Seul Fidèle, son chien aimé, peut le suivre dans ces aventures. L’oreille toujours ouverte, le coeur toujours curieux de ce que vit et ressent son petit compagnon humain. Tous deux sans cesse ravis de leurs nouvelles découvertes, et se tenant chaud, dans la petite chambre.
Comment by anémone — 24 octobre 2024 @ 4:17
Lisbonne, 27 octobre 2024
Ma chère B.
il me viennent souvent de pensés qui me poursuivent comme une ombre. Elles ne sont ni tristes ni joyeuses. Encore moins de regrets. Seulement des pensées éparses. Presque orphelines.

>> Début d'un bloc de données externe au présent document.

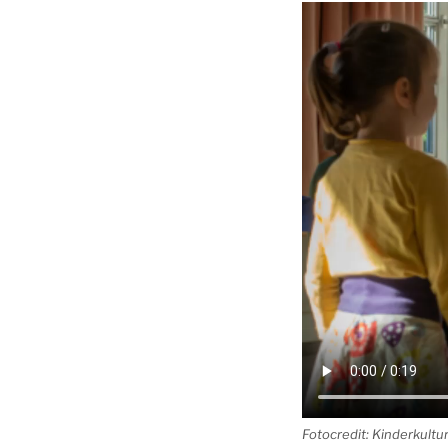
Fotocredit: Kinderkult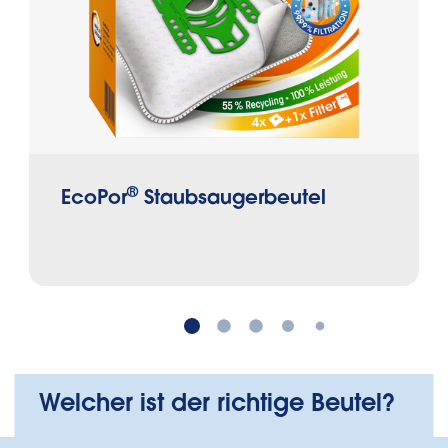
®
EcoPor
Staubsaugerbeutel
Welcher ist der richtige Beutel?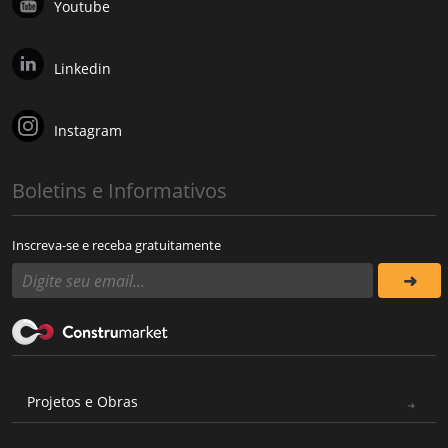
Youtube
Linkedin
Instagram
Boletins e Informativos
Inscreva-se e receba gratuitamente
Projetos e Obras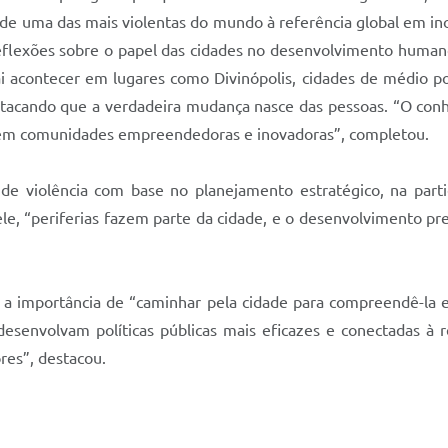
de uma das mais violentas do mundo à referência global em ino
 reflexões sobre o papel das cidades no desenvolvimento humano
 acontecer em lugares como Divinópolis, cidades de médio po
estacando que a verdadeira mudança nasce das pessoas. “O con
oem comunidades empreendedoras e inovadoras”, completou.
de violência com base no planejamento estratégico, na parti
ele, “periferias fazem parte da cidade, e o desenvolvimento pre
u a importância de “caminhar pela cidade para compreendê-la e
desenvolvam políticas públicas mais eficazes e conectadas à re
es”, destacou.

J’arrive à un âge où le temps à venir devrait être apaisé. Et pourtant. Comment l’être quand les gens qu’on aime ne le sont pas vraiment. Avec l’âge viennent nos silences mais ils ne nous épargnent pas de penser à nos vies si empressés et éphémères. Bien au contraire.

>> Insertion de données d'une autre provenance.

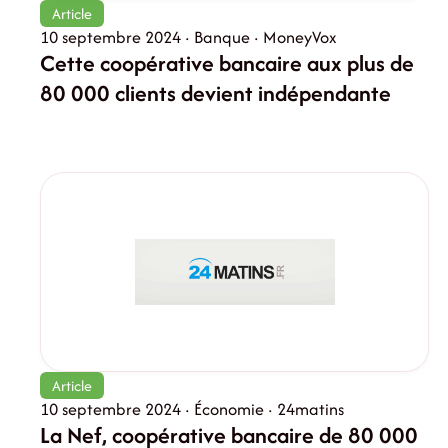
Article
10 septembre 2024 · Banque · MoneyVox
Cette coopérative bancaire aux plus de
80 000 clients devient indépendante
Article
10 septembre 2024 · Économie · 24matins
La Nef, coopérative bancaire de 80 000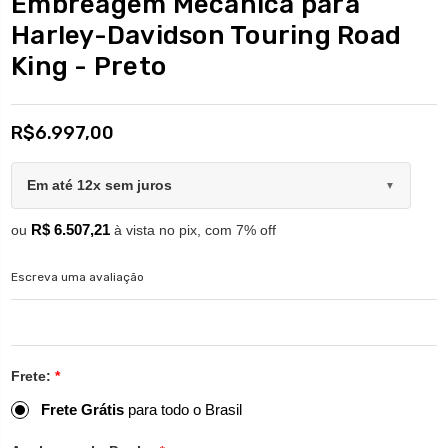
Embreagem Mecânica para
Harley-Davidson Touring Road
King - Preto
R$6.997,00
Em até 12x sem juros
▼
R$ 6.507,21
ou
à vista no pix, com 7% off
Escreva uma avaliação
Frete:
*
Frete Grátis
para todo o Brasil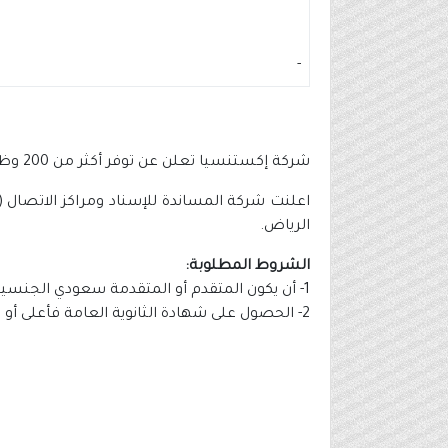
-
شركة إكستنسيا تعلن عن توفر أكثر من 200 وظيفة في خدمة العملاء للرجال والنساء
الرياض.
الشروط المطلوبة:
1- أن يكون المتقدم أو المتقدمة سعودي الجنسية.
2- الحصول على شهادة الثانوية العامة فأعلى أو ما يعادلها.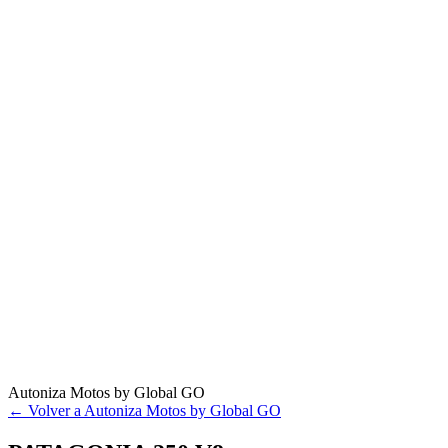
Autoniza Motos by Global GO
← Volver a Autoniza Motos by Global GO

Et, pour la plupart d’entre nous on se dit qu’on ferait tout en mieux. Beaucoup mieux. Plus tolérants. Plus aimants. Faire mieux tout ce que nous avons moins bien fait. Alors qu’en réalité on le ferait autrement. Sans doute. Mais mieux?… on ne le saura jamais.
Quoi qu’il advienne les lignes des jours a vivre je ne voudrais pas faire autrement qu’aimer tous ceux qui font de moi un être vivant. Même si je dois traverser les frontières pour me noyer dans la tendresse de leur regard. Leur dire que je les aime. Leur dire que les voir sourire et les entendre respirer me suffisent pour me sentir vivant. Util et heureux.
Leur dire que mes chagrins sont moins lourds quand je pense à eux. Et que le souvenir des moments passés sont comme des étoiles qui brillent dans mes nuits.
Puisque leur dire simplement que je les aime est si peu. Tellement peu. Qu’il me semble mieux de les aimer sans perdre ce qui nous reste de temps à leur dire.
Je t’embrasse.
A.
Comment by Armando — 26 octobre 2024 @ 10:03
Enfant, je trompais ma solitude dans les mots de Stevenson ou de Twain. Mon monde était si petit et je rêvais de l’île au Trésor ou du Mississippi où il serait doux d’être libre et intrépide.
Et j’entendais mon père me dire que je ne servais à rien. Rêveur, ce n’était pas un métier.
Enfant, je m’en allais au centre de la terre et je suivais Lidenbrock, dans l’ombre de ses pas. Sans bruit. Et je revenais de temps en temps pour entendre mon père crier que je ne serais jamais rien.
Enfant, j’aimais déjà Kipling et je parlais aux serpents comme mon ami Mowgli ou je m’en allais dans le froid de l’Alaska, avec mon compagnon Buck et on vivait des heures heureuses, pleines d’amitié et d’aventures, comme un appel de la forêt.
Et mon père me regardait en se demandant ce qu’il allait pouvoir faire de moi, qui n’étais qu’un bon à rien.
Et j’ai lu bien d’autres choses. Un conte de deux cités et Le Nom de la rose; Le vieil homme et la mer, Les hauts de Hurlevent et L’étranger. Il m’est même arrivé, et je l’avoue sans aucune honte, à l’âge des grands mystères, de m’attarder sur Histoire d’O, L’amant de Lady Chatterley ou encore dans les mots sans détour d’Anaïs Nin.
Le temps a passé depuis. Les nuits mangent les heures jusqu’aux nouveaux matins. De Uguay a d’Ormesson, de Nelligan a Munro. Juste des histoires et quelques rêves. La solitude s’évapore dans l’univers des mots.
Et dans un coin de mon passé, je l’entends encore d’une voix fatigué presque inaudible. Je murmure quelques mots en silence. Dans l’espoir qu’un jour ou l’autre il les entende. Et se taise.